I've been given the following integral
$$\int_a^b f(x) \,dx,$$
where $f(x) = \sqrt{16 - x^2}$ and $[a, b] = [-4, 4]$
I've been given the instruction to solve the definite integral with the following substitution: $$ x = 4\sin u $$
Various attempts of mine have failed. Help is very much appreciated.
$$\int_{-4}^4 \sqrt{16 - x^2}\,dx$$
Putting $x = 4 \sin \theta \implies dx = 4 \cos \theta$. And note that $\theta = \sin^{-1}\left(\frac x4\right)$.
Then $x = -4\implies \sin\theta = -1 \implies \theta = -\pi/2$, and $x = 4 \implies \sin\theta = 1 \implies \theta = \pi/2$.

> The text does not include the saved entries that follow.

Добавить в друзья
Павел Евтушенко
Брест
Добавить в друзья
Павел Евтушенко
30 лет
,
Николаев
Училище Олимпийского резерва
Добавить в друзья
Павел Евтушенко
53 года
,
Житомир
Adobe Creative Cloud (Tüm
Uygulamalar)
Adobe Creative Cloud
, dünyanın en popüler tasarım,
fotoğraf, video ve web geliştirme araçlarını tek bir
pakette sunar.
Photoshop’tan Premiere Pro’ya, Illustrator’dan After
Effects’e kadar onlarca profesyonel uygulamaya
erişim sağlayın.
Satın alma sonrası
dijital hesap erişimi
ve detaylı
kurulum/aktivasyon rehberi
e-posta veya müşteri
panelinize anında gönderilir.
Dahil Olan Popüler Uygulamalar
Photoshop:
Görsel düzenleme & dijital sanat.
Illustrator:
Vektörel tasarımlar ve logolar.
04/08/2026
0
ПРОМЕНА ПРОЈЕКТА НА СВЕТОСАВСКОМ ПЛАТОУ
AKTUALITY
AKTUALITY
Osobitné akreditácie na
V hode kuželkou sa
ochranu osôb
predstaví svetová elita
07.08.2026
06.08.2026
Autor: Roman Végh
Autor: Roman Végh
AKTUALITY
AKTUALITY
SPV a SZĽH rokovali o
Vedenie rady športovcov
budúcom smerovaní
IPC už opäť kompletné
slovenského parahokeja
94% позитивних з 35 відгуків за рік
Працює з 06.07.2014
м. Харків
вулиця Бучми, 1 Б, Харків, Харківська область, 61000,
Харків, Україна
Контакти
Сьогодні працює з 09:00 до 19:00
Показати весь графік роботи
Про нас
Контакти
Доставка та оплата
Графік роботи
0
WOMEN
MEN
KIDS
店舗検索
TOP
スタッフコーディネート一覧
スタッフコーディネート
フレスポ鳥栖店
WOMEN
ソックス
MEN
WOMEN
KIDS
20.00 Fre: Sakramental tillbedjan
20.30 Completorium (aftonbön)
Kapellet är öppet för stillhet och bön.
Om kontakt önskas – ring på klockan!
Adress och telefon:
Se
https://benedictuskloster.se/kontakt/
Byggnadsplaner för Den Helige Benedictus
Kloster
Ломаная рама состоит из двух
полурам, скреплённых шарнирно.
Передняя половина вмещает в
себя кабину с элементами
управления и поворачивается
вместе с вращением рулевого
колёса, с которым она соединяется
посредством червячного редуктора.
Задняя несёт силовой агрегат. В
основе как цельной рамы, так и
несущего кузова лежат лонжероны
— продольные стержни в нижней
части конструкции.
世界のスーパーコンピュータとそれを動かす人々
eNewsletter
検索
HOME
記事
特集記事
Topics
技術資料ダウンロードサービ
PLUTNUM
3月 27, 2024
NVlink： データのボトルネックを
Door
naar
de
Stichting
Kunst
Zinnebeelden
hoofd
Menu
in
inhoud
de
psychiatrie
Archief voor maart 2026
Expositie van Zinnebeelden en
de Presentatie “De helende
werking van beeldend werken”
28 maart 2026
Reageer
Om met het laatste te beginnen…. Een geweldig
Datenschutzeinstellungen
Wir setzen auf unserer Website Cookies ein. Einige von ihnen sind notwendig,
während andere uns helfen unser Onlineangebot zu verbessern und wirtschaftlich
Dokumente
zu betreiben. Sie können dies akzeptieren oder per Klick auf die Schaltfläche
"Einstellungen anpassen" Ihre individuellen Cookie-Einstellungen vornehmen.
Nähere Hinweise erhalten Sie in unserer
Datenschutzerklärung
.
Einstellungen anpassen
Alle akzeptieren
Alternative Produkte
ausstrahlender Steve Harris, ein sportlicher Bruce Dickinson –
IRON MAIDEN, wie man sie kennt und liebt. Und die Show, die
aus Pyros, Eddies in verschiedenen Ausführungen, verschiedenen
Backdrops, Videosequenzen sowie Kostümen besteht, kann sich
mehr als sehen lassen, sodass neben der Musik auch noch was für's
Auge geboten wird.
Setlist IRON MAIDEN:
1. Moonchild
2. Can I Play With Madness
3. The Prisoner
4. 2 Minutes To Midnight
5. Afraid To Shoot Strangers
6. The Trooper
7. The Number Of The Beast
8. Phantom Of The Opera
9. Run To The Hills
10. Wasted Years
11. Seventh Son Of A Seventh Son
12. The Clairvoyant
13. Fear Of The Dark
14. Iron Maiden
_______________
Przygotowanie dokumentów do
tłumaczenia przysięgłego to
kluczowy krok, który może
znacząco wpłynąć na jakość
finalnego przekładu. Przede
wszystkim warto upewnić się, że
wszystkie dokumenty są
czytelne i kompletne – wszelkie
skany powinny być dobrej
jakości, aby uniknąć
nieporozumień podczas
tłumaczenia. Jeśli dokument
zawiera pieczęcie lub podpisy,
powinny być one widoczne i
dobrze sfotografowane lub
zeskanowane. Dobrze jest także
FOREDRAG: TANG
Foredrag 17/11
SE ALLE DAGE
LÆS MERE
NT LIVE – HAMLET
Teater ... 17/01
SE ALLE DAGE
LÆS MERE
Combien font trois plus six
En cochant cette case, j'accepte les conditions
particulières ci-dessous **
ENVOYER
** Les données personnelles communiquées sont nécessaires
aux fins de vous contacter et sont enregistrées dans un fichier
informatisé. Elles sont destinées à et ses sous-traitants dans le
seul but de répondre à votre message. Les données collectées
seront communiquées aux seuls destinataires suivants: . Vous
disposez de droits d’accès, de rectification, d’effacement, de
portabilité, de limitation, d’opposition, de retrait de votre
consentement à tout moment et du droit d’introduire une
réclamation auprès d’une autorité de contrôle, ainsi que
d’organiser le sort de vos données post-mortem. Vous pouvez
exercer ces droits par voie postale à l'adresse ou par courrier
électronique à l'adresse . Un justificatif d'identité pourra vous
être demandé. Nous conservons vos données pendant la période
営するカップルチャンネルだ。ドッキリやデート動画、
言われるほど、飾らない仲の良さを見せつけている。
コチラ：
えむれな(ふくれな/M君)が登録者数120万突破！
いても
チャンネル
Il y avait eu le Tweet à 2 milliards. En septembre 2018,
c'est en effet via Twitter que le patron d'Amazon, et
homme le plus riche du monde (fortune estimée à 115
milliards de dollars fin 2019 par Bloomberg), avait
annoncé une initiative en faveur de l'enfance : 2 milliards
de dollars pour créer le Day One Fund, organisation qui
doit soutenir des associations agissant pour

$$\begin{align}\int_{-4}^4 \sqrt{16 - x^2}\,dx & = \int_{-\pi/2}^{\pi/2} \sqrt{16 - 16\sin^2 \theta}\,4\cos \theta\,d\theta\\ \\ & = 16\int_{-\pi/2}^{\pi/2} \sqrt{1 - \sin^2 \theta}\,\cos\theta\,d\theta \\ \\ \end{align}$$
Now you can use the identity that $1 - \sin^2 \theta = \cos^2\theta$.